WORK INSTRUCTIONS:
Reproduce the passage of the collaborative filtering documentation starting with "URLs_MOVIE_LENS_ML_100k()" and going on through "col.names = c(user,item,'rating','timestamp'))", renaming every "ratings" to "movie_ratings".

QUOTED PASSAGE:
........

Create a `DataLoaders` suitable for collaborative filtering from `ratings`.

CollabDataLoaders_from_df(
  ratings,
  valid_pct = 0.2,
  user_name = NULL,
  item_name = NULL,
  rating_name = NULL,
  seed = NULL,
  path = ".",
  bs = 64,
  val_bs = NULL,
  shuffle_train = TRUE,
  device = NULL
)

Arguments

ratings

ratings

valid_pct

The random percentage of the dataset to set aside for validation (with an optional seed)

user_name

The name of the column containing the user (defaults to the first column)

item_name

The name of the column containing the item (defaults to the second column)

rating_name

The name of the column containing the rating (defaults to the third column)

seed

random seed

path

The folder where to work

bs

The batch size

val_bs

The batch size for the validation DataLoader (defaults to bs)

shuffle_train

If we shuffle the training DataLoader or not

device

the device, e.g. cpu, cuda, and etc.

Value

None

Examples


if (FALSE) {

URLs_MOVIE_LENS_ML_100k()
c(user,item,title)  %<-% list('userId','movieId','title')
ratings = fread('ml-100k/u.data', col.names = c(user,item,'rating','timestamp'))

........

GIVEN MATERIAL:
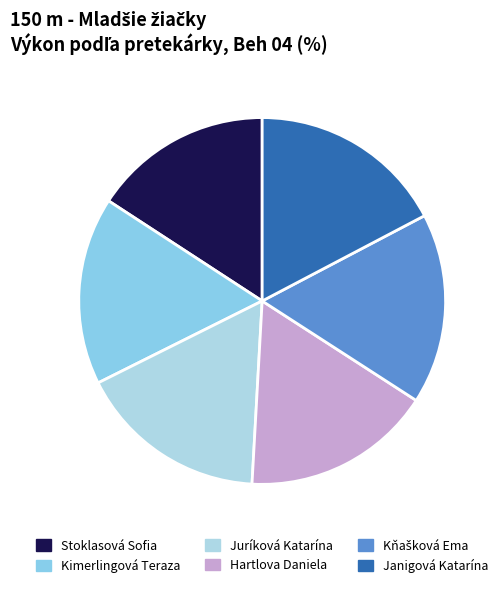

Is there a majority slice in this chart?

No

........

RESPONSE AREA:
URLs_MOVIE_LENS_ML_100k()
c(user,item,title)  %<-% list('userId','movieId','title')
movie_ratings = fread('ml-100k/u.data', col.names = c(user,item,'rating','timestamp'))